#### Exercise data ####
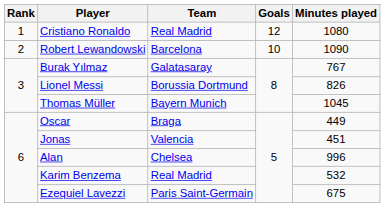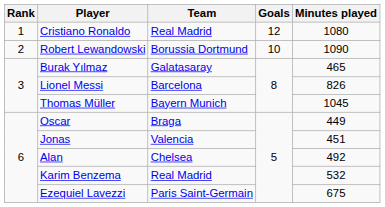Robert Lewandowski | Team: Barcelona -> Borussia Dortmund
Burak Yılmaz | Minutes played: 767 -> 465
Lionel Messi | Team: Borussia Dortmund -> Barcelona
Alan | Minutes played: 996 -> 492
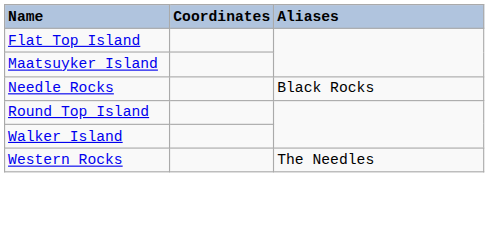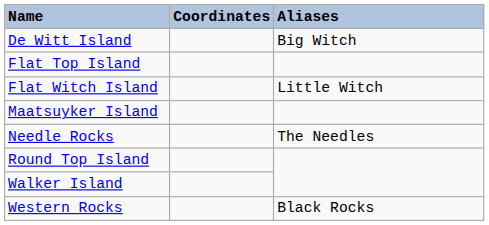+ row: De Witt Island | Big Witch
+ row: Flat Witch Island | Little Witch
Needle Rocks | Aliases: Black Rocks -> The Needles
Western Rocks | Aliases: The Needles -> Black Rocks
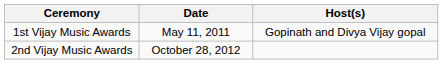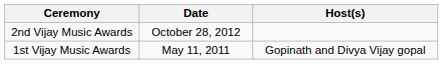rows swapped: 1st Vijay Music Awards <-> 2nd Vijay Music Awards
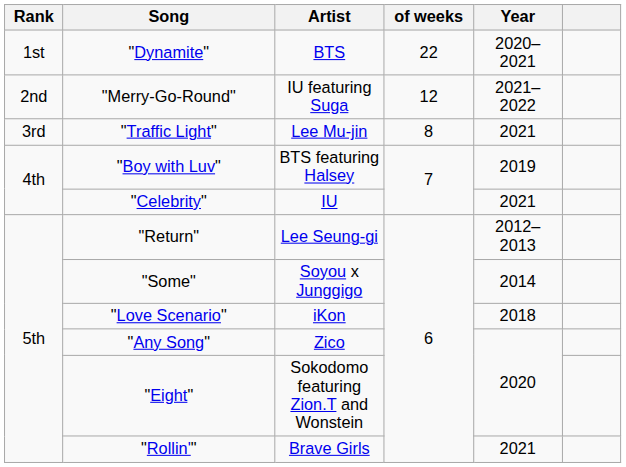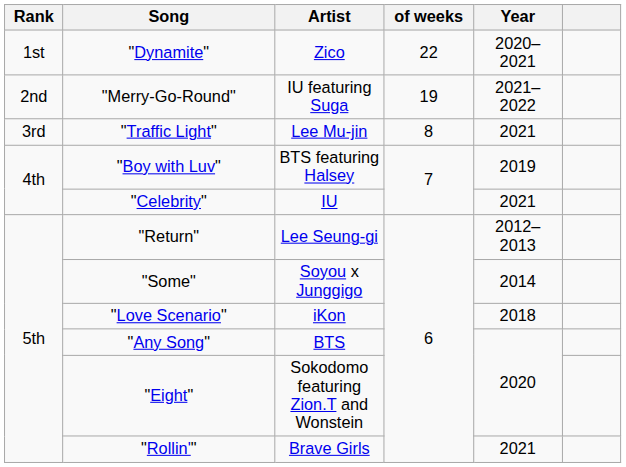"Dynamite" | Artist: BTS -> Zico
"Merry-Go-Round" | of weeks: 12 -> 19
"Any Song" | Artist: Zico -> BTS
####
#### Exercise data ####
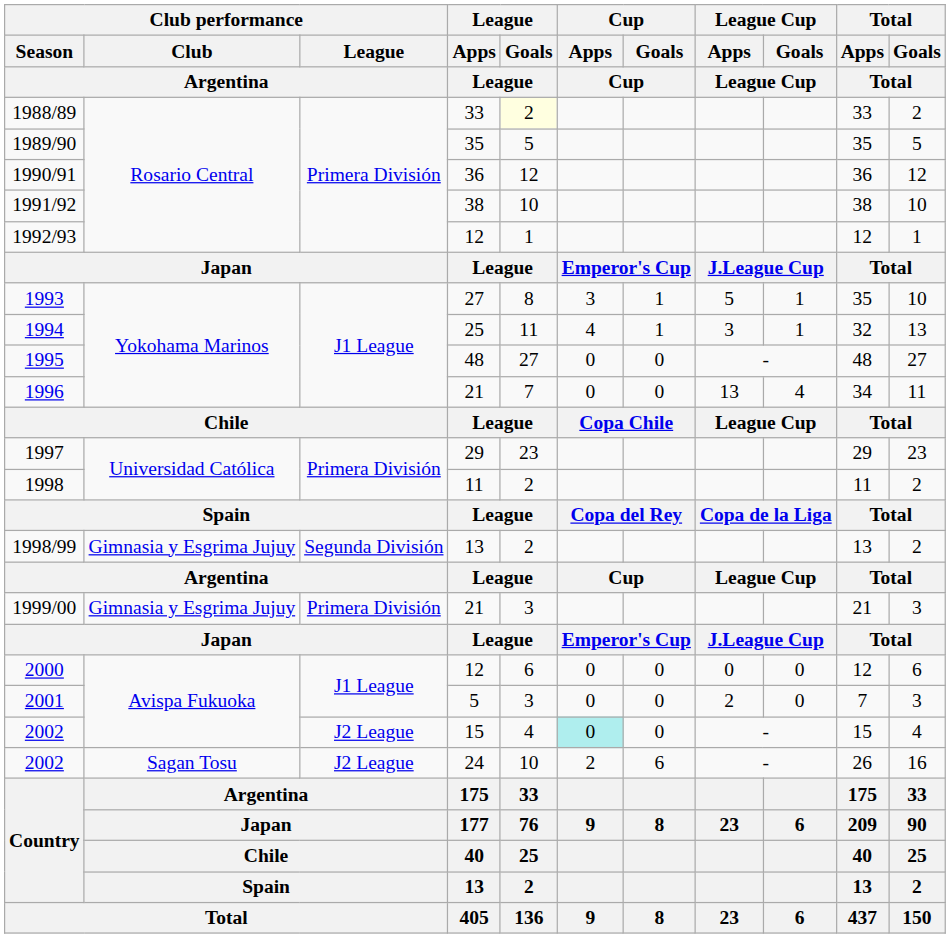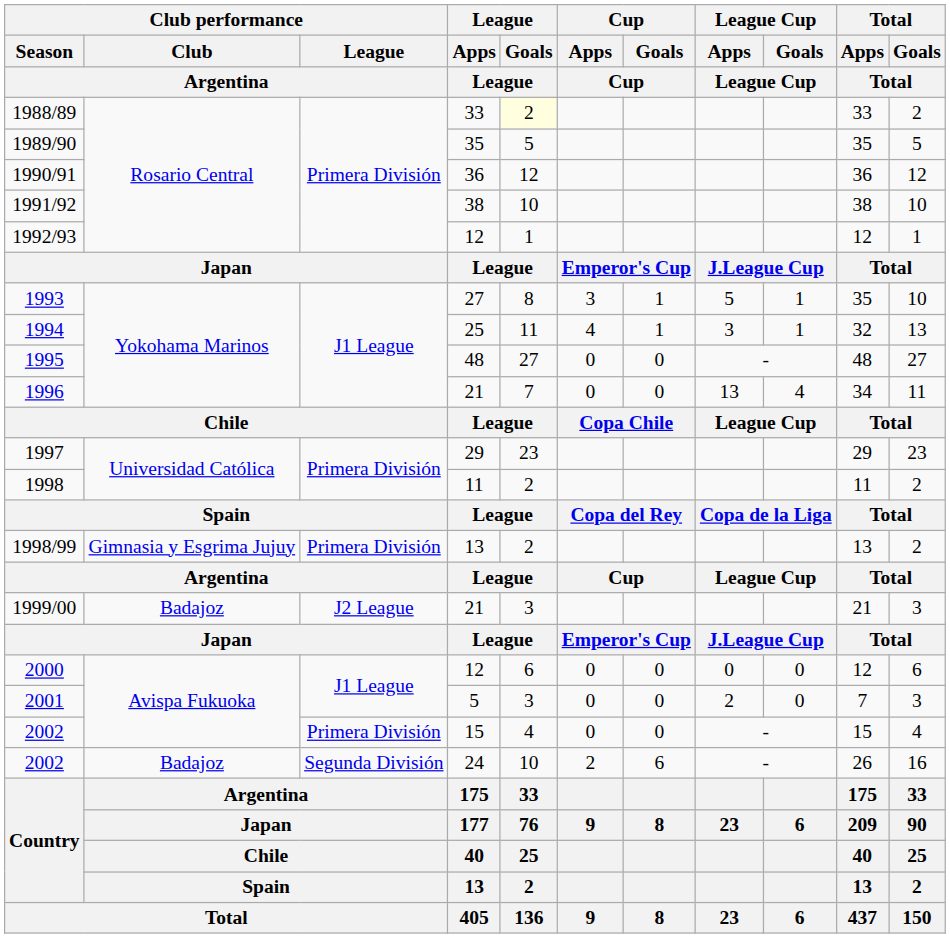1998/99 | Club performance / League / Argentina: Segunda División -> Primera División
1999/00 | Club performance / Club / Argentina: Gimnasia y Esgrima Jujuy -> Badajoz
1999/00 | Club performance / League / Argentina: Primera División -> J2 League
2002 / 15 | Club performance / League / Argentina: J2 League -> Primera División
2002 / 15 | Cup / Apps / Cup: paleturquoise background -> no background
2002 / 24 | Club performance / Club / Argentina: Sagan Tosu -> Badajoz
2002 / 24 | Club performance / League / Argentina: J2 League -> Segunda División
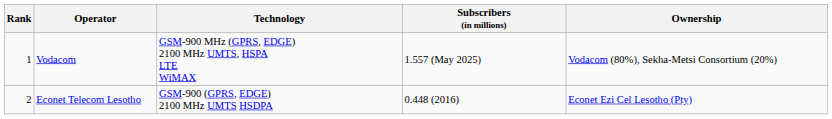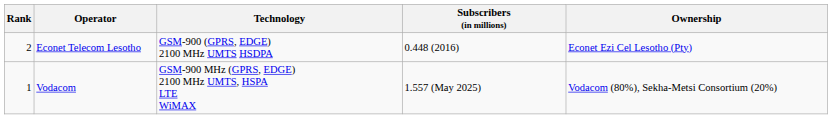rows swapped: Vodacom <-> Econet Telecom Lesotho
####
#### Exercise data ####
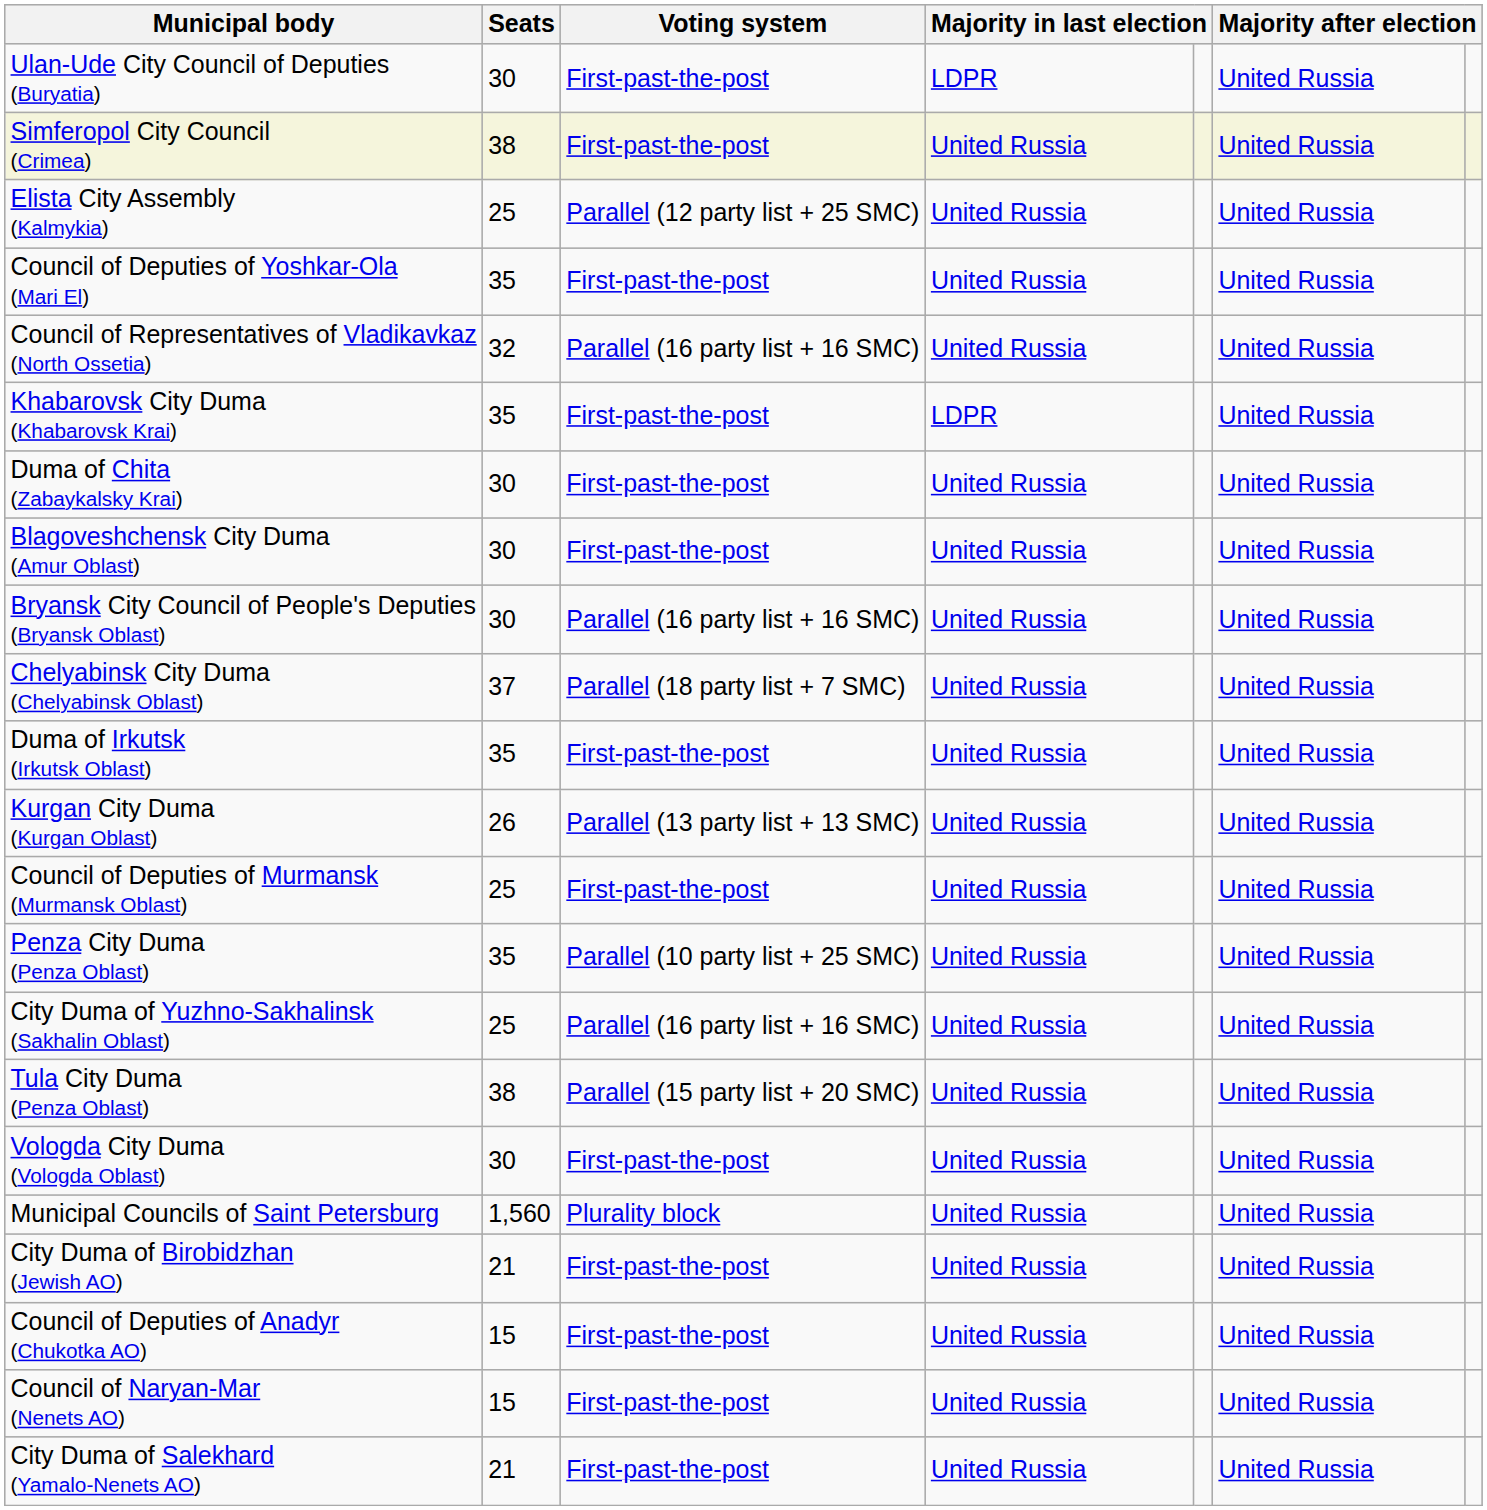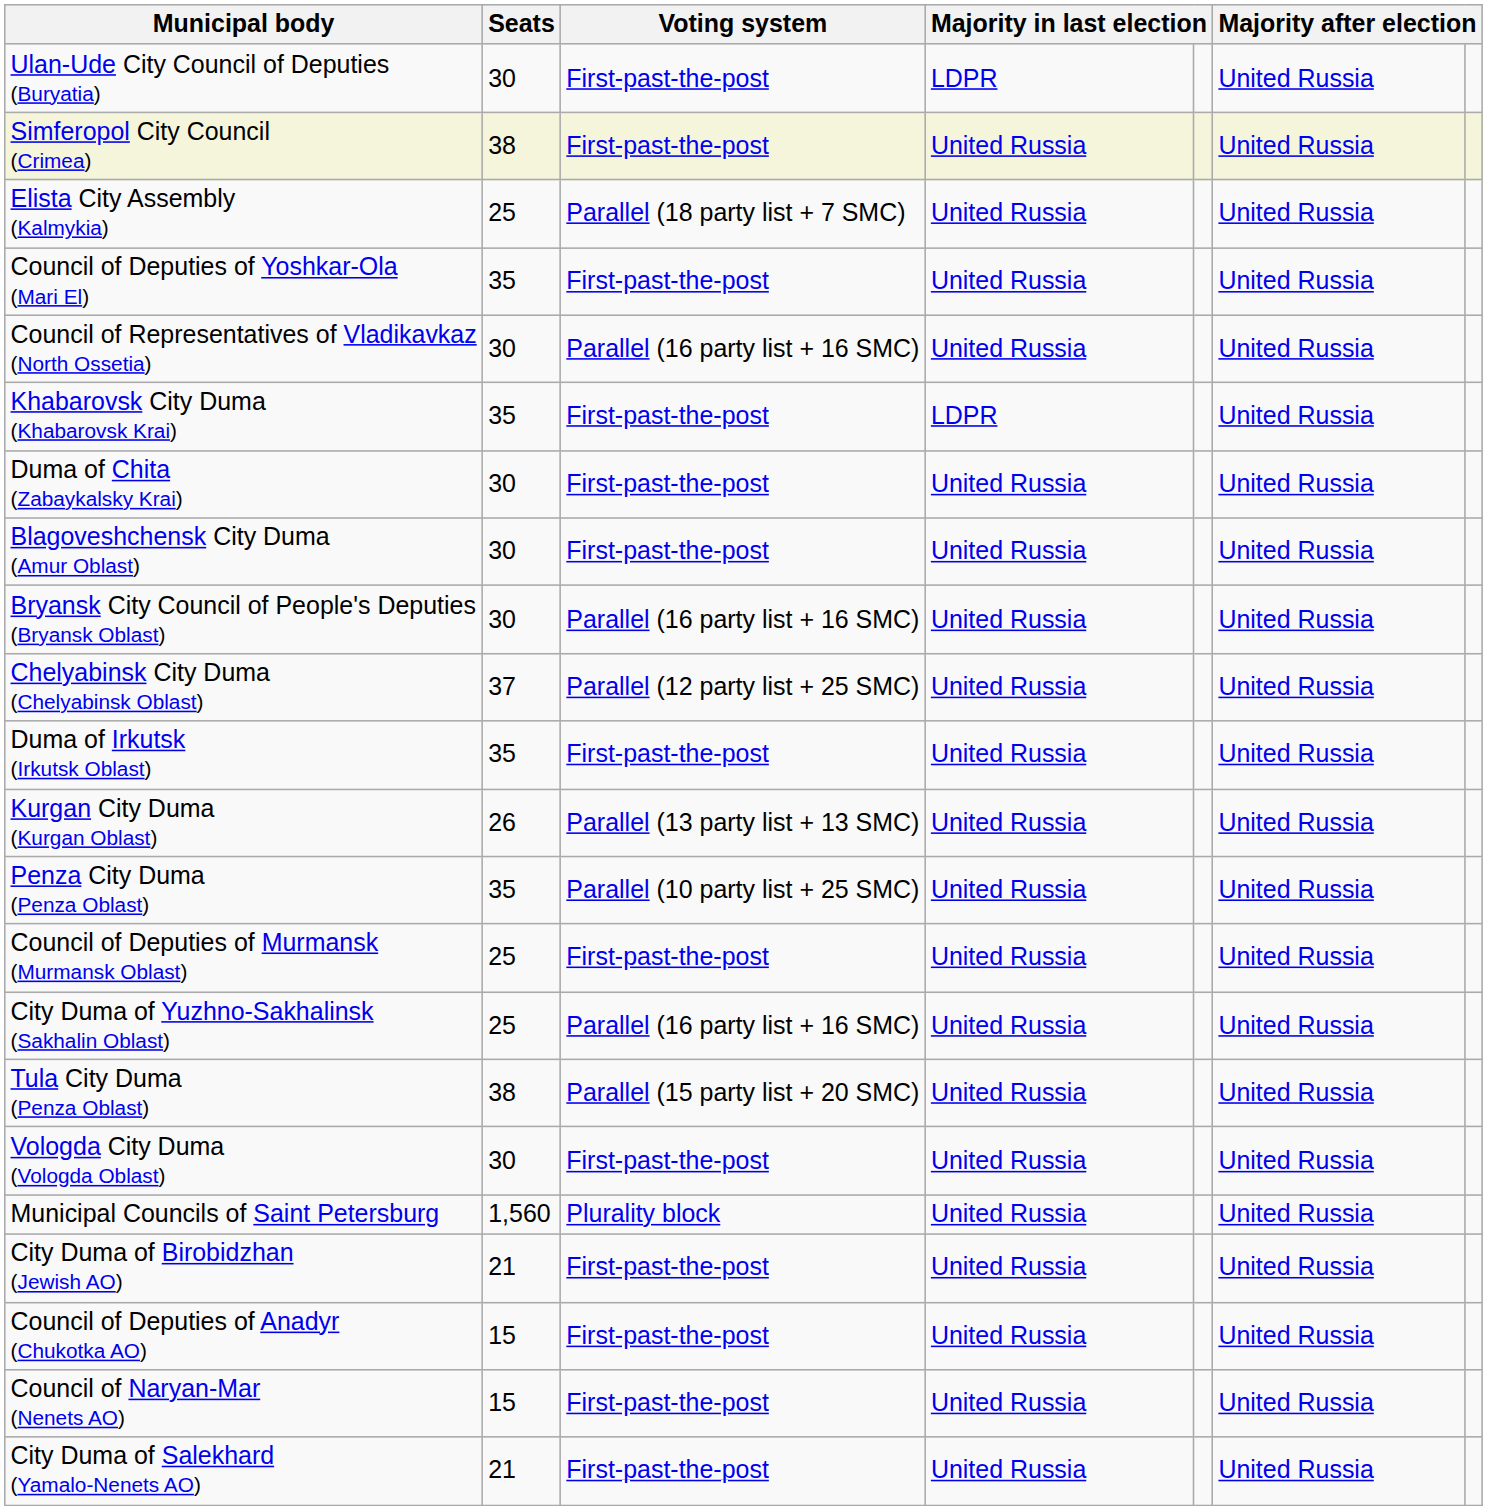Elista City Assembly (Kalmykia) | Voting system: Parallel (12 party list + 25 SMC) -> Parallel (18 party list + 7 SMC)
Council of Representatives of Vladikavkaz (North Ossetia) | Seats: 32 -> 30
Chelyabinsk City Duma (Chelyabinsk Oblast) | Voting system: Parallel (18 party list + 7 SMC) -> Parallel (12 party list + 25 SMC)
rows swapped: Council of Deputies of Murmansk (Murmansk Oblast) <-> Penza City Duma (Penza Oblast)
####
Give the lines from the one containing "1998/99 | Club" through the one containing "rows swapped: Vodacom" as a JSON list of strings, one string per line, omitting blank lines. Leave the pictures out of the answer.

[
  "1998/99 | Club performance / League / Argentina: Segunda División -> Primera División",
  "1999/00 | Club performance / Club / Argentina: Gimnasia y Esgrima Jujuy -> Badajoz",
  "1999/00 | Club performance / League / Argentina: Primera División -> J2 League",
  "2002 / 15 | Club performance / League / Argentina: J2 League -> Primera División",
  "2002 / 15 | Cup / Apps / Cup: paleturquoise background -> no background",
  "2002 / 24 | Club performance / Club / Argentina: Sagan Tosu -> Badajoz",
  "2002 / 24 | Club performance / League / Argentina: J2 League -> Segunda División",
  "rows swapped: Vodacom <-> Econet Telecom Lesotho"
]